Chunk #39 — Results and discussion — Comparing bias across libraries — Error biases

Source: Characterizing and measuring bias in sequence data.
Embedded: yes

Text

While coverage bias is an important sequencing metric, it ignores possible variations in sequence accuracy. For many applications, decreases in accuracy could offset the advantages of better relative coverage in difficult regions. To compare between platforms and assess the influence of sequence context, Figure 4 plots the mismatch, deletion, and insertion rates on P. falciparum, R. sphaeroides, and human for the four surveyed technologies, as a function of GC content, whereas Figure 5 plots the same as a function of homopolymer length.
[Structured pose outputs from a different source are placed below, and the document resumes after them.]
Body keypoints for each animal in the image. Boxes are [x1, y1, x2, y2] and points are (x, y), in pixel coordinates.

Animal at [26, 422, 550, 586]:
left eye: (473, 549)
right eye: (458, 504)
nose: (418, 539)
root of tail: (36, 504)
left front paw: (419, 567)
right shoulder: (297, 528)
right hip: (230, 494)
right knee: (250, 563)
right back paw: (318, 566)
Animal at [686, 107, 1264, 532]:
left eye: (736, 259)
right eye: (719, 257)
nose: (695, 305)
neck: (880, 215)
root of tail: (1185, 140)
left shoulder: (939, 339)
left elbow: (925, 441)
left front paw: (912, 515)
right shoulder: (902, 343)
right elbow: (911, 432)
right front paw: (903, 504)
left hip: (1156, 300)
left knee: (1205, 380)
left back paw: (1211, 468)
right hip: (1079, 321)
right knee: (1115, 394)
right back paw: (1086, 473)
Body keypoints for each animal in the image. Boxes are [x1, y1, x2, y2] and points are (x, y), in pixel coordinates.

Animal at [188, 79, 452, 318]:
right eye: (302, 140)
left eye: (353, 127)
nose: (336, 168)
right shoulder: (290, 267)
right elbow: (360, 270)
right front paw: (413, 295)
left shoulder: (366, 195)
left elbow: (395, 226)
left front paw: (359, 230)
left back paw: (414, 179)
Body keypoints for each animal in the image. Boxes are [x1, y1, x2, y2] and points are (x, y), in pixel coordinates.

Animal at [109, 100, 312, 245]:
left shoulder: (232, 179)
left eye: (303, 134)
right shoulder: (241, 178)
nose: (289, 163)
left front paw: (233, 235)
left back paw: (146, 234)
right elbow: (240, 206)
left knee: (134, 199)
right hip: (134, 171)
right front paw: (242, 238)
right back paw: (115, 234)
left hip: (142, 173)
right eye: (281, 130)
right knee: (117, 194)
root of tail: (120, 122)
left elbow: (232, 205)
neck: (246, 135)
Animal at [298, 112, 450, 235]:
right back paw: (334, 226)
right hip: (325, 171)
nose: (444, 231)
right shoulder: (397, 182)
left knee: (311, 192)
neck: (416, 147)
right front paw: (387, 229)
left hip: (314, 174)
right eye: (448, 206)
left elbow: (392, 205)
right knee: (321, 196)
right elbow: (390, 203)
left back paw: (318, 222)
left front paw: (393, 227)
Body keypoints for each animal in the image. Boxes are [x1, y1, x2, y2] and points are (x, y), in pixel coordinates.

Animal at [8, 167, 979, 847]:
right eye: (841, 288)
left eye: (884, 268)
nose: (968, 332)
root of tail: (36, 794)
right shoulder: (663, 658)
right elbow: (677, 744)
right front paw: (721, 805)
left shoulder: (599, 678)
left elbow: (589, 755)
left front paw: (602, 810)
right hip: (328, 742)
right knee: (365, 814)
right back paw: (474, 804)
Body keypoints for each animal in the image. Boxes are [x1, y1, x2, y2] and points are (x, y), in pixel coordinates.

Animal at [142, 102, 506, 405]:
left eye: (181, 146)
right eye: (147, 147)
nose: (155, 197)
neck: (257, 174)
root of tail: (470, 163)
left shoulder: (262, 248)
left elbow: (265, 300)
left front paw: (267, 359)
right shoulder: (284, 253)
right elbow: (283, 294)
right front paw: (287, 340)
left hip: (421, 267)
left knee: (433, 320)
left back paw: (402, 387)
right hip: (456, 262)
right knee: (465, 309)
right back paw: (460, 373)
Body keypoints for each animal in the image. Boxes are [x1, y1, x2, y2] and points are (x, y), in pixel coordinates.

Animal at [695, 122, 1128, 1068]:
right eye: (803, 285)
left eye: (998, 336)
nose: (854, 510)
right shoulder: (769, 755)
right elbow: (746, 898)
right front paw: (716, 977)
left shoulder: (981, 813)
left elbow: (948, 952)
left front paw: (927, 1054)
A logarithmic scale is used to facilitate comparison between technologies and between error types because rates vary greatly. Table 5 lists the genome-wide error rates for the four platforms. For human, the reported errors include bona fide differences between the NA12878 sample and the reference sequence, and hence the error rates were somewhat inflated. When Illumina NA12878 data (data set 14) were aligned to an NA12878-specific reference [37], the mismatch rate declined by 40%, and the indel rate declined by 80% (Table S2 in Additional file 3). Because of their larger magnitude, a similar experiment yielded no substantial change in the Ion Torrent error rates.